A vile taste suffused Max’s mouth. He stifled the urge to spit.
“Hush,” Lavinia whispered.
“Get yerself off yer high horse. Twenty more in a fortnight.” A twig cracked beneath her feet as Iphigenia turned to leave.
“I can try.”
“Ye’ll do more than try, me lady.” Iphigenia leaned over in a fit of hacking coughs. “Just think of the looks on the faces of all those lords and ladies when they discover how you played the lady by day while puttin’ on performances in my place at night. All those protestations…but yer an actress, I know.
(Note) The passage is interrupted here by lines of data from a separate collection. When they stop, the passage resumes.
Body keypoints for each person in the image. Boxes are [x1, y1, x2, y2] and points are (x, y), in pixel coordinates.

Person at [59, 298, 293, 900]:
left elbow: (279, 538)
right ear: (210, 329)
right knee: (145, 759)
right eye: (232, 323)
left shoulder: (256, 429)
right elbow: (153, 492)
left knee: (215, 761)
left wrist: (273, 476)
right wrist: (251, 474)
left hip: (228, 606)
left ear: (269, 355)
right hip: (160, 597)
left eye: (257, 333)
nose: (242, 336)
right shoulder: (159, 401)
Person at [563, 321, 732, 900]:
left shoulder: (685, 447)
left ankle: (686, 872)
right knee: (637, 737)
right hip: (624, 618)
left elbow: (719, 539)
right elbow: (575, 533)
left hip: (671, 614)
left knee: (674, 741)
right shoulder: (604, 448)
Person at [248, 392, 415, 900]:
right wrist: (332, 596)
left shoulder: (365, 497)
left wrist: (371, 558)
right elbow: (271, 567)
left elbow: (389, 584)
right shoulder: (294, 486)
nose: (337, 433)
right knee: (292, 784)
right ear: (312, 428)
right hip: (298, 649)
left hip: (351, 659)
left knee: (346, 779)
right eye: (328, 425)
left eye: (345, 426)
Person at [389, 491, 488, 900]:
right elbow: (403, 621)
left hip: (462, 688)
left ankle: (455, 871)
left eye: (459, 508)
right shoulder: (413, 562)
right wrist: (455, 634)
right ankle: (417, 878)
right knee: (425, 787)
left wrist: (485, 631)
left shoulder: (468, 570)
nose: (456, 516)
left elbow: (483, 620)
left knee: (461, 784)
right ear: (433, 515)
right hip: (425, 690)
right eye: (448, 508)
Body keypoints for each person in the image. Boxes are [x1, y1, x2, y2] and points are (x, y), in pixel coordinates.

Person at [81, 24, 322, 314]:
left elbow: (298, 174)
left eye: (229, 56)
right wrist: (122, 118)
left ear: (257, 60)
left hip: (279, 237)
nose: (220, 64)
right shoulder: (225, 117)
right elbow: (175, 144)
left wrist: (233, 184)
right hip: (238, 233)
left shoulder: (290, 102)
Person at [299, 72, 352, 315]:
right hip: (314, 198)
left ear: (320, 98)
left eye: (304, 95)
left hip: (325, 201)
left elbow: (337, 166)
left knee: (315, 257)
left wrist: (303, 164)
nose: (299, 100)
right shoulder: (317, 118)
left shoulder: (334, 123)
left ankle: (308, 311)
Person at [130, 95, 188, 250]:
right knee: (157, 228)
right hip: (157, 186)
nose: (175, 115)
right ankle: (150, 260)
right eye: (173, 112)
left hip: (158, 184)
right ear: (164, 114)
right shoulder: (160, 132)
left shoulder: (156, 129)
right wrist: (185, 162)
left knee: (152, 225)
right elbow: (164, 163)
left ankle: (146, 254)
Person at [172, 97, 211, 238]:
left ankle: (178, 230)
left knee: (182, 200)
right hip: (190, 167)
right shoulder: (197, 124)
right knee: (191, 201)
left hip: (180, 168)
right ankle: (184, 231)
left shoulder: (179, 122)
I ain’t so sure others don’t know, too. One look in those eyes of yers and I can see plain as day what yer hiding. You think yer foolin’ people?”
“Be silent.” Lavinia’s voice hissed through clenched teeth.
“Yer no better than I am. I whore for money, you whored for what?” Iphigenia paused. “Love? Takin’ coin makes me the smarter one, methinks.” She delivered her parting shot and tramped back out into the lane with her prize.
Max’s blood rushed in his ears. He remembered the whispers about Vaile.
A watcher
. But even a man like Vaile would not have sunk so low as to sully an unwilling wife with his appetites! Would he? Had he?
Max swallowed the nasty truth.
Yes, Vaile would. Yes, Vaile had.
Since Max had first met Lavinia’s shadowed eyes last night, he’d known something had snuffed her light. He’d asked if Vaile had beaten her, but never imagined that the man had violated his own wife.